I have done that and I get

$$x_{1}^{*}\left(w_{1}, w_{2}, y\right)=\left(\frac{\alpha}{1-\alpha}\right)^{1-\alpha} w_{1}^{-(1-\alpha)} w_{2}^{1-\alpha} y$$

$$x_{2}^{*}\left(w_{1}, w_{2}, y\right)=\left(\frac{\alpha}{1-\alpha}\right)^{-\alpha} w_{1}^{\alpha} w_{2}^{-\alpha} y$$

I'm confident in this result.

1.2 What is the elasticity of $$x_2^*/x_1^*$$with respect to $$w_2/w_1$$?

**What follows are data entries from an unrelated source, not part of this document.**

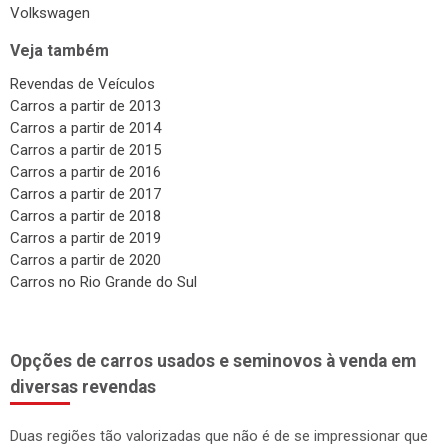
Peugeot
Renault
Toyota
Volkswagen
Veja também
Revendas de Veículos
Carros a partir de 2013
Carros a partir de 2014
Carros a partir de 2015
Carros a partir de 2016
Carros a partir de 2017
Carros a partir de 2018
Carros a partir de 2019
Carros a partir de 2020
Carros no Rio Grande do Sul
Opções de carros usados e seminovos à venda em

\begin{aligned} E &=\frac{\partial x_{2}^{*} / x_{1}^{*}}{\partial w_{2} / w_{1}} \frac{w_{2} / w_{1}}{x_{2}^{*} / x_{1}^{*}} \\ &=-\frac{1-\alpha}{\alpha}\left(\frac{w_{2}}{w_{1}}\right)^{-2} \frac{w_{2} / w_{1}}{x_{2}^{*} / x_{1}^{*}} \\ &=-\frac{1-\alpha}{\alpha}\left(\frac{w_{2}}{w_{1}}\right)^{-1} \frac{x_{1}^{*}}{x_{2}^{*}} \\ &=-\frac{1-\alpha}{\alpha} \frac{w_{1}}{w_{2}} \frac{w_{2}}{w_{1}} \frac{\alpha}{1-\alpha} \\ &=-1 \end{aligned}

(1.3) What does the above elasticity say about the fraction of total cost used on input 1?

$$\frac{w_1x_1}{w_1x_1+w_2x_2}$$

I'm lost here. I do not know how to answer this question.